Hawker Britton
- Type: Subsidiary
- Industry: Government relations, lobbying, communications
- Founder: Bruce Hawker, David Britton
- Headquarters: Canberra
- Parent: WPP AUNZ, WPP plc
- Website: http://www.hawkerbritton.com/

= Hawker Britton =

Australian lobbying and political consulting firm

Hawker Britton is a lobbying and political consulting firm, headquartered in Australia. It is known to have influence with the Australian Labor Party.

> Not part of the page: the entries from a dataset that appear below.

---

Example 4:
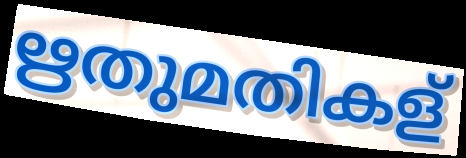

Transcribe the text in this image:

ഋതുമതികള്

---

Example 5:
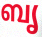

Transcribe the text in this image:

ബൃ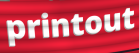
printout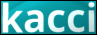
kacciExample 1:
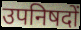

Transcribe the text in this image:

उपनिषदों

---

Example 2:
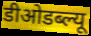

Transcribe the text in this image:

डीओडब्ल्यू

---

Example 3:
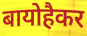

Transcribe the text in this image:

बायोहैकर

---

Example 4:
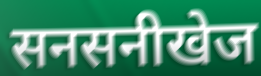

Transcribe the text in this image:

सनसनीखेज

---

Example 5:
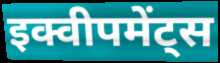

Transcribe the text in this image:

इक्वीपमेंट्सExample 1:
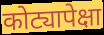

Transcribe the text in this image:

कोट्यापेक्षा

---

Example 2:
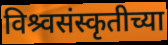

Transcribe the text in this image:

विश्र्वसंस्कृतीच्या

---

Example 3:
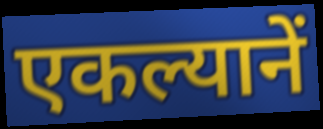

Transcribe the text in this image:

एकल्यानें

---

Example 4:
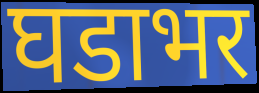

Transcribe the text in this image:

घडाभर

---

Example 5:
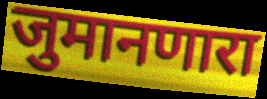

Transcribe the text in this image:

जुमानणारा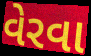
વેરવાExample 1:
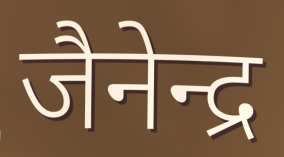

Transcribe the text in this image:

जैनेन्द्र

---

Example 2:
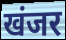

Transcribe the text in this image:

खंजर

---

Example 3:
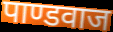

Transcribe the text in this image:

पाण्डवाज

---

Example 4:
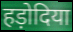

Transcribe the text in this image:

हड़ोदिया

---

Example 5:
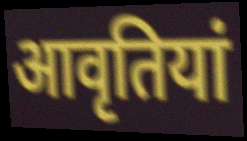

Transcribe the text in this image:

आवृतियां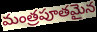
మంత్రపూతమైనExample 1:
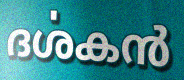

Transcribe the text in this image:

ദൎശകൻ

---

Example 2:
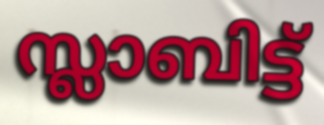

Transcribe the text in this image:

സ്ലാബിട്ട്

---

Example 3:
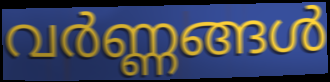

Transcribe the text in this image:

വർണ്ണങ്ങൾ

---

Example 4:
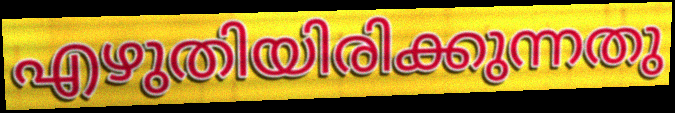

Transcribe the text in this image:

എഴുതിയിരിക്കുന്നതു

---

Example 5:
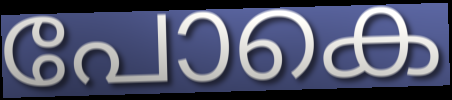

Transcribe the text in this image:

പോകെ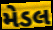
મેડલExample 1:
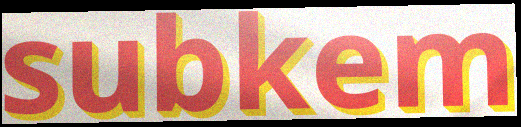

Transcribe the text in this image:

subkem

It has the largest number of clients on the Australian Government Federal Lobbyist Register, and has multiple offices in Australia and New Zealand. It is majority owned by WPP AUNZ, a marketing conglomerate headquartered in Australia, New Zealand, and South East Asia; itself a subsidiary of the WPP plc conglomerate.

==Corporate history==
Hawker Britton was established in 1997 by Bruce Hawker and David Britton. Before starting the company, Hawker was chief of staff to New South Wales Premier Bob Carr, and Britton was Carr's senior media advisor.

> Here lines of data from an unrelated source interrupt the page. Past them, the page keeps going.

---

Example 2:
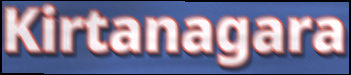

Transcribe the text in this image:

Kirtanagara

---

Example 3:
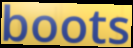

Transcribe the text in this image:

boots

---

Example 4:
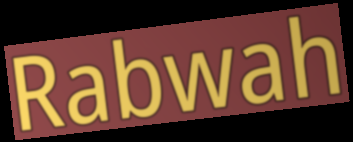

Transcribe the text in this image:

Rabwah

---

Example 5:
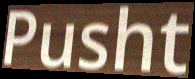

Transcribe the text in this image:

Pusht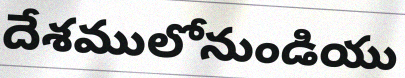
దేశములోనుండియు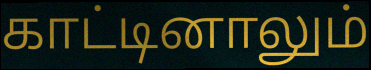
காட்டினாலும்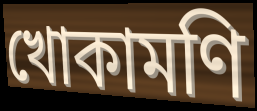
খোকামণিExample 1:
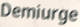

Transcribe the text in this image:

Demiurge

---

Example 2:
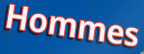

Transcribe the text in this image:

Hommes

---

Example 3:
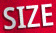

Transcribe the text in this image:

SIZE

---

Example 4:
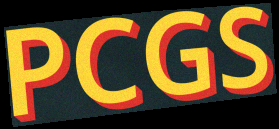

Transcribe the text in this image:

PCGS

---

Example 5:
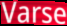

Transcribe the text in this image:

Varse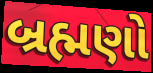
બ્રહ્મણોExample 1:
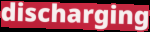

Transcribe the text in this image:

discharging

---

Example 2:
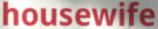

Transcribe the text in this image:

housewife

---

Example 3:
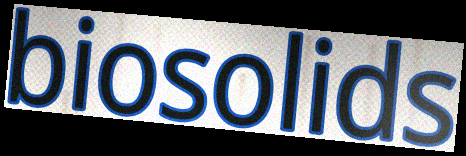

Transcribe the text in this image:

biosolids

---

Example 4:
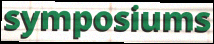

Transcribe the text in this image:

symposiums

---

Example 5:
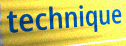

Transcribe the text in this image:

technique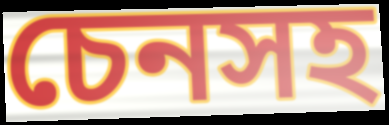
চেনসহ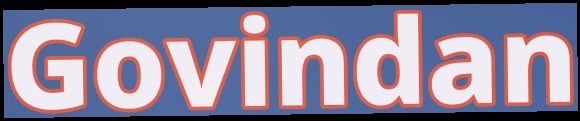
GovindanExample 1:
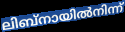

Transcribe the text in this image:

ലിബ്നായിൽനിന്ന്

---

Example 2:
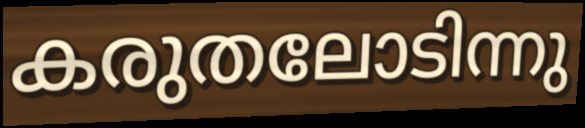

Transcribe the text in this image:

കരുതലോടിന്നു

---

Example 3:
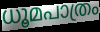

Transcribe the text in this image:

ധൂമപാത്രം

The firm has provided political campaign consultancy services for more than thirty elections. Britton left in 2005 and Hawker left in December 2010.

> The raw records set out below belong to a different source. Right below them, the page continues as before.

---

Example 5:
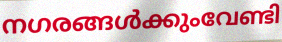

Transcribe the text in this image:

നഗരങ്ങൾക്കുംവേണ്ടി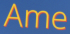
Ame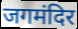
जगमंदिरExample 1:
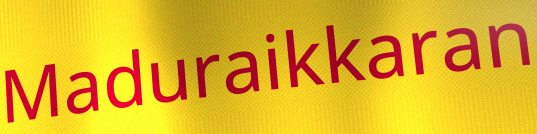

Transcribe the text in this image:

Maduraikkaran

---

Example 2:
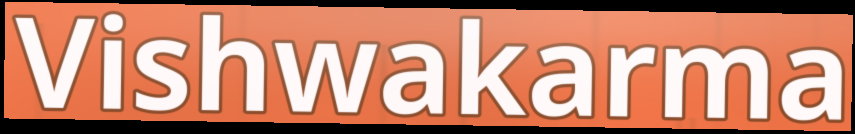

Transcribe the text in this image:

Vishwakarma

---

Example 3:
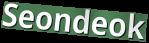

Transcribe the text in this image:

Seondeok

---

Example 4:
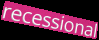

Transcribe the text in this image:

recessional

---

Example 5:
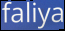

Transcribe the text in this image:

faliyaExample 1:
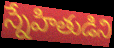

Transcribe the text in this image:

స్నేహితుడిని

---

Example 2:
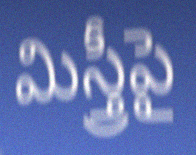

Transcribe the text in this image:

మిస్త్రీపై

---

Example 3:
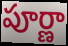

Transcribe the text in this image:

పూర్ణా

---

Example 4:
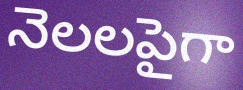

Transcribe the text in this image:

నెలలపైగా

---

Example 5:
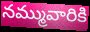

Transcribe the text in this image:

నమ్మువారికిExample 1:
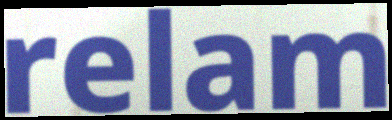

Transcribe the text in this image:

relam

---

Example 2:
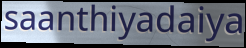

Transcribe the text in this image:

saanthiyadaiya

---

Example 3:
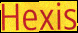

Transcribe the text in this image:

Hexis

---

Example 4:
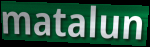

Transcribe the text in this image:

matalun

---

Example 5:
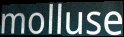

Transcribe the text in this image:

molluseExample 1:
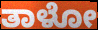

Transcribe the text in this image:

ತಾಳೋ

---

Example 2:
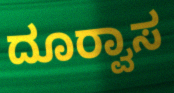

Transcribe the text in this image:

ದೂರ‍್ವಾಸ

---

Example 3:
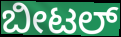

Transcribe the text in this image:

ಬೀಟಲ್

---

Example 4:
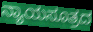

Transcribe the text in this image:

ನ್ಯಾಯಸೂತ್ರದ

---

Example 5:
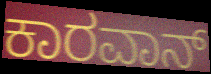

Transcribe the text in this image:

ಕಾರವಾನ್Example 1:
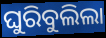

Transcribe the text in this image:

ଘୁରିବୁଲିଲା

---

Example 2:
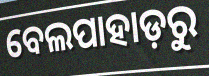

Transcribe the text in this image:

ବେଲପାହାଡ଼ରୁ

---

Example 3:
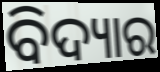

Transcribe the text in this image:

ବିଦ୍ୟାର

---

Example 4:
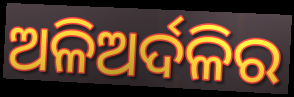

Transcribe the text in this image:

ଅଳିଅର୍ଦଳିର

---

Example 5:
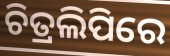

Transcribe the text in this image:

ଚିତ୍ରଲିପିରେ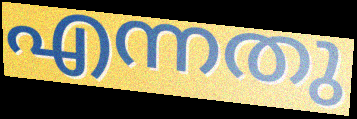
എന്നതുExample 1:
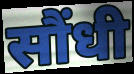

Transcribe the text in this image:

सौंधी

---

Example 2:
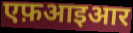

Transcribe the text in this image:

एफ़आइआर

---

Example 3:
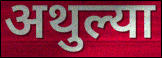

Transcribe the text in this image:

अथुल्या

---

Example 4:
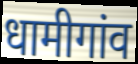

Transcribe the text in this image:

धामीगांव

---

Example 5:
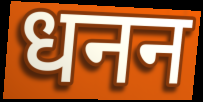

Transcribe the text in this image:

धननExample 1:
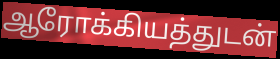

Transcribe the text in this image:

=== Contemporary management ===
The current managing director is Justin Di Lollo, a former staffer to Labor leader Kim Beazley. Di Lollo also heads the STW Group government relations function. Simon Banks is the company's federal director.

== Clients ==
In South Australia, some of Hawker Britton's clients include: Adelaide Airport, APA Group, Bunnings, Engie, Expedia, Fantastic Furniture, Free TV, Heathgate Resources, Hewlett Packard Enterprise, Liberty Steel Group, Lockheed Martin, McDonald's, Medibank, Motorola, Officeworks, QBE, Red Bull, and Serco.